Your instructions
Would it be possible to copy exactly the lines from the one containing "middle dip: (510, 374)" to the end of the entries, including both and nothing else?

*** Begin section ***

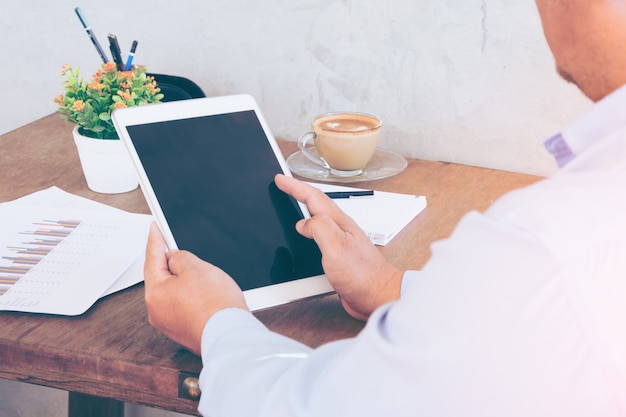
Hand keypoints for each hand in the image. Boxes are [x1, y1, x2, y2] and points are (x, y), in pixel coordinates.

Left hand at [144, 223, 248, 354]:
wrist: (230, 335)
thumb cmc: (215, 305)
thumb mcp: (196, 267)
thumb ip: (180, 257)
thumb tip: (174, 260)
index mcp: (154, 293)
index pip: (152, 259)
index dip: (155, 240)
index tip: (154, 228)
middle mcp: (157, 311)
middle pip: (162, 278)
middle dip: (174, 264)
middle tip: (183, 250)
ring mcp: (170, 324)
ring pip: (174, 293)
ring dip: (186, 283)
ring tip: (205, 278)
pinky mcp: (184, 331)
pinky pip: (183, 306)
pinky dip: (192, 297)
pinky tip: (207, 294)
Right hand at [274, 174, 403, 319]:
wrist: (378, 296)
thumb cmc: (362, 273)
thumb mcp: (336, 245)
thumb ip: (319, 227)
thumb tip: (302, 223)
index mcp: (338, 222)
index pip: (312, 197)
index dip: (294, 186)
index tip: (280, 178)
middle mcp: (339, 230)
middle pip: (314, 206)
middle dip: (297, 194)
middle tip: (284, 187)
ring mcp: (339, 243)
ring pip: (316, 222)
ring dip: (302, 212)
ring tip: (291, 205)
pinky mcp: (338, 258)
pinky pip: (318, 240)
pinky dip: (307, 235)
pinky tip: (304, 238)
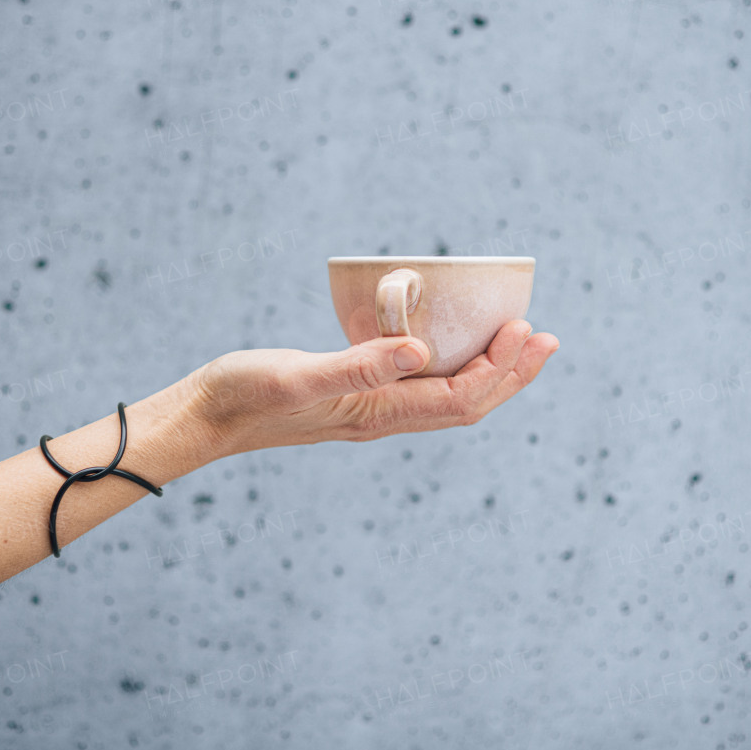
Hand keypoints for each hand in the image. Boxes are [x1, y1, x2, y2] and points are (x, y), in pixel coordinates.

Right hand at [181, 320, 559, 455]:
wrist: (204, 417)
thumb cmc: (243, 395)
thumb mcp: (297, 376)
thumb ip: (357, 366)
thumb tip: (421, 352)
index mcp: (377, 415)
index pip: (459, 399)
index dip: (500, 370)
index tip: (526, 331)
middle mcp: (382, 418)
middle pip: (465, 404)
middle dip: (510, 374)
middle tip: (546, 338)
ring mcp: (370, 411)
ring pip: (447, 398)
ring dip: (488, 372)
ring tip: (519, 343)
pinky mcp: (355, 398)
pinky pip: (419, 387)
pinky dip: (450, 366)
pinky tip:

*** End section ***

Output for this task
middle dip: (510, 374)
middle tip: (546, 338)
ring mcp: (370, 411)
ring pip: (447, 398)
ring dip: (488, 372)
ring tip: (519, 343)
pinky mcp: (355, 398)
pinky pip: (419, 387)
pinky dip: (450, 366)
pinky tip:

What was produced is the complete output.